Continua la nostra serie dedicata ai più interessanti food writer e critici gastronomici del momento. Dopo il franco-catalano Philippe Regol e il francese François-Régis Gaudry è il momento di Melinda Joe
Dove e quando è nata?
Sono nata e cresciuta in Lousiana, negli Stati Uniti. Dovreste dunque sapere che le donne del Sud non rivelano mai l’età :).
Quali studi ha fatto? Com’è diventata food writer?
Mi sono laureata in Belle arti alla University of California di Berkeley. Ora vivo a Tokyo, in Giappone. Sono entrata nel giornalismo aprendo un blog su sake e vino. Scrivo di questa materia da giornalista professionista 10 anni. Prima mi piaceva scrivere poesie e storie brevi.
Com’è nata la passione?
I miei genitori avevano un ristorante, sono cresciuta in questo mondo. Venendo da una famiglia cino-americana, il cibo ha sempre avuto un ruolo importante nella nostra vita. Se non sono fuori a cena, provo a cucinare sempre a casa.
Dove scrive oggi?
Sono columnist per il Japan Times, corrispondente da Tokyo per il magazine svedese Gourmet e Tokyo editor per la guida ai ristoranti 12Forward. Ho pubblicato articoli, tradotti in 4 lingue, su Newsweek, Nikkei Asian Review, Conde Nast Traveler, The Wall Street Journal Asia e The Cuisine Press (in Giappone). E poi scrivo per la Guida ai ristoranti di Identità Golose!

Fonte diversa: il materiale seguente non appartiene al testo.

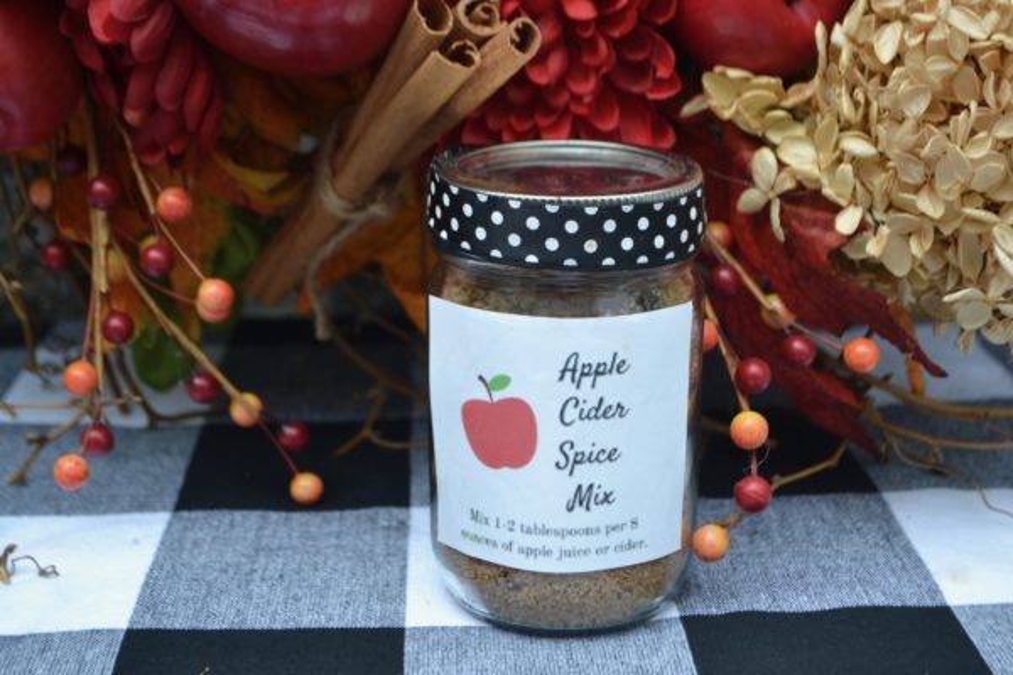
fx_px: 1604
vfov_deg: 23.8
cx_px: 506
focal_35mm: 57
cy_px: 338
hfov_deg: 35.1
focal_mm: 38
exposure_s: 1/100
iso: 400
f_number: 5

Michimasa Nakamura, chef di Sushi M a Tokyo, un nuovo modo di concepire il genere

Il museo del sake Hakutsuru di Kobe
Quali ristoranti le hanno cambiato la vita e perché?

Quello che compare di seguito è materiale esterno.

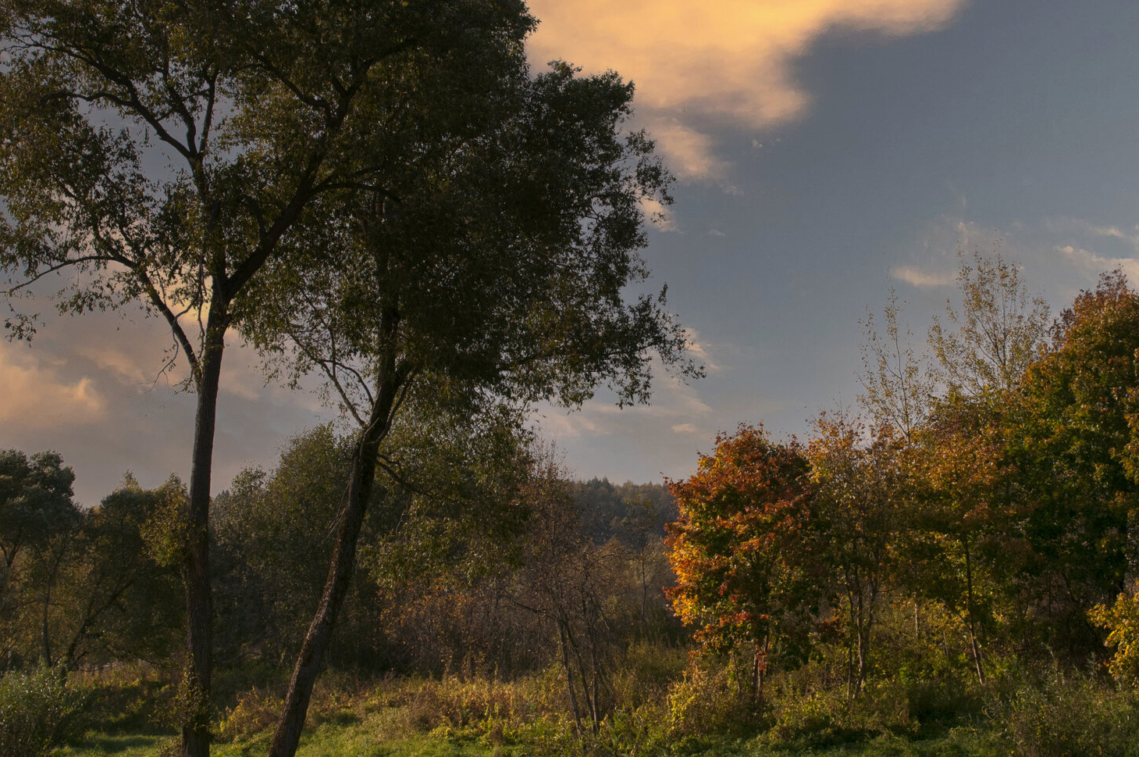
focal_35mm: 75
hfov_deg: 26.9
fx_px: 2370
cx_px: 735
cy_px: 291
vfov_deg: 18.1
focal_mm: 32
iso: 200
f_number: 9
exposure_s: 1/640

Non sceglierei un ristorante ma un evento legato al cibo, l’edizione di
Cook it Raw che si è tenuta nel 2010 in Lapponia. Mi ha aperto gli occhi, condotto su un livello completamente diverso di fine dining e creatività gastronomica. Tra i ristoranti, direi
Sushi Sho, Sushi Sho Masa e
Umi, i primi viaggi nelle forme più alte di sushi. Direi anche
Benu, a San Francisco, una delle prime insegne a presentare i sapori asiatici, soprattutto cinesi e coreani, con modalità ultra-rifinite e contemporanee.
Quali piatti le hanno cambiato la vita?
Impossibile elencarli tutti. Direi un genere, piuttosto: il sushi. È uno dei motivi per cui mi sono trasferita in Giappone! Ma mi ha cambiato la vita anche il sake: ho cominciato tutto lì.
Fine dining o ristorazione casual: dove va la cucina?
In generale, direi direzione casual. Ma ci attende un futuro di linee sempre meno nette tra i due mondi.
Chi sono secondo lei i cuochi più sottovalutati oggi?
Soffro quando vedo la gente venire in Giappone per provare sempre e solo quei 4-5 ristoranti. Ci sono letteralmente centinaia di cuochi di super-talento nella ristorazione. Per fare un solo esempio di apertura recentissima:
Sushi M, dello chef Michimasa Nakamura, che lavora accanto al sommelier Yoshinobu Kimura, offre un’esperienza radicalmente diversa dal sushi cui siamo abituati da sempre.
Su chi scommetterebbe per il futuro?
I primi che mi vengono in mente sono May Chow dell’
Happy Paradise e Daniel Calvert del
Belon, entrambi a Hong Kong.
Oltre a questi, c’è un tema che le preme particolarmente?
Mi piacerebbe che si parlasse di più di come la ristorazione e il giornalismo di settore possono essere più inclusivi nei confronti delle culture più diverse e della gente di colore.